Source material:
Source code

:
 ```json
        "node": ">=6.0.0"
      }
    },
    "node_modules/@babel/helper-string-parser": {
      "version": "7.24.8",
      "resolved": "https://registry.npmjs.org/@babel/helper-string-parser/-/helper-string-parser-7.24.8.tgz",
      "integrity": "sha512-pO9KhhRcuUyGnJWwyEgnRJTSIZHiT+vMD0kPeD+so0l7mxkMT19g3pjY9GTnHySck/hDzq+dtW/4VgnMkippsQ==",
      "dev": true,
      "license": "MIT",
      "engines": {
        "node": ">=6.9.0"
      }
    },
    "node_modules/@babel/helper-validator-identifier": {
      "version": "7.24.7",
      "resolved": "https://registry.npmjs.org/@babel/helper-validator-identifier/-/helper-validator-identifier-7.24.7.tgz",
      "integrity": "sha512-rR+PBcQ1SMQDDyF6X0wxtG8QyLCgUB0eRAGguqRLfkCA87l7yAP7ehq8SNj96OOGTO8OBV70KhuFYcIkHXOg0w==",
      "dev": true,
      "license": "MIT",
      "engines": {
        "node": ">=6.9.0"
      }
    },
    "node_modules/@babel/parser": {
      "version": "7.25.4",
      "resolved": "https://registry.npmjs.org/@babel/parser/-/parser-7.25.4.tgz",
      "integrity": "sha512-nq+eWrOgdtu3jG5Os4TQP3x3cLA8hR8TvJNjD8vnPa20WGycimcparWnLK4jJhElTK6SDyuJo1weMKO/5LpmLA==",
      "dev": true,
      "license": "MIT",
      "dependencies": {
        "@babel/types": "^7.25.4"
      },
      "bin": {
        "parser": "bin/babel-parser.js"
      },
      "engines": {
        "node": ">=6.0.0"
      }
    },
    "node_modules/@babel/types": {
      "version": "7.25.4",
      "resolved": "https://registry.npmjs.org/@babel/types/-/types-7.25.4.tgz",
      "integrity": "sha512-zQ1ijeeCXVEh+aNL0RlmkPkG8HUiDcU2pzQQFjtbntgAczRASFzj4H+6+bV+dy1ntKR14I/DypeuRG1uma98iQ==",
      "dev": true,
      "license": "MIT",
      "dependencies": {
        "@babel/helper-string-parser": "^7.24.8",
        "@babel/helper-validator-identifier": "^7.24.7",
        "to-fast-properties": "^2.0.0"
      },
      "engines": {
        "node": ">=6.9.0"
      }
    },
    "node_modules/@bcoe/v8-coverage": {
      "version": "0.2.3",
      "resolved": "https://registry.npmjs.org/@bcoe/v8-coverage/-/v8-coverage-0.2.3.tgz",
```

Exercise: Would you please give all of the entries above once more, exactly as they are?

Answer area:
Source code

:
 ```json
        "node": ">=6.0.0"
      }
    },
    "node_modules/@babel/helper-string-parser": {
      "version": "7.24.8",
      "resolved": "https://registry.npmjs.org/@babel/helper-string-parser/-/helper-string-parser-7.24.8.tgz",
      "integrity": "sha512-pO9KhhRcuUyGnJWwyEgnRJTSIZHiT+vMD0kPeD+so0l7mxkMT19g3pjY9GTnHySck/hDzq+dtW/4VgnMkippsQ==",
      "dev": true,
      "license": "MIT",
      "engines": {
        "node": ">=6.9.0"
      }
    },
    "node_modules/@babel/helper-validator-identifier": {
      "version": "7.24.7",
      "resolved": "https://registry.npmjs.org/@babel/helper-validator-identifier/-/helper-validator-identifier-7.24.7.tgz",
      "integrity": "sha512-rR+PBcQ1SMQDDyF6X0wxtG8QyLCgUB0eRAGguqRLfkCA87l7yAP7ehq8SNj96OOGTO8OBV70KhuFYcIkHXOg0w==",
      "dev": true,
      "license": "MIT",
      "engines": {
        "node": ">=6.9.0"
      }
    },
    "node_modules/@babel/parser": {
      "version": "7.25.4",
      "resolved": "https://registry.npmjs.org/@babel/parser/-/parser-7.25.4.tgz",
      "integrity": "sha512-nq+eWrOgdtu3jG5Os4TQP3x3cLA8hR8TvJNjD8vnPa20WGycimcparWnLK4jJhElTK6SDyuJo1weMKO/5LpmLA==",
      "dev": true,
      "license": "MIT",
      "dependencies": {
        "@babel/types": "^7.25.4"
      },
      "bin": {
        "parser": "bin/babel-parser.js"
      },
      "engines": {
        "node": ">=6.0.0"
      }
    },
    "node_modules/@babel/types": {
      "version": "7.25.4",
      "resolved": "https://registry.npmjs.org/@babel/types/-/types-7.25.4.tgz",
      "integrity": "sha512-zQ1ijeeCXVEh+aNL0RlmkPkG8HUiDcU2pzQQFjtbntgAczRASFzj4H+6+bV+dy1ntKR14I/DypeuRG1uma98iQ==",
      "dev": true,
      "license": "MIT",
      "dependencies": {
        "@babel/helper-string-parser": "^7.24.8",
        "@babel/helper-validator-identifier": "^7.24.7",
        "to-fast-properties": "^2.0.0"
      },
      "engines": {
        "node": ">=6.9.0"
      }
    },
    "node_modules/@bcoe/v8-coverage": {
      "version": "0.2.3",
      "resolved": "https://registry.npmjs.org/@bcoe/v8-coverage/-/v8-coverage-0.2.3.tgz",
```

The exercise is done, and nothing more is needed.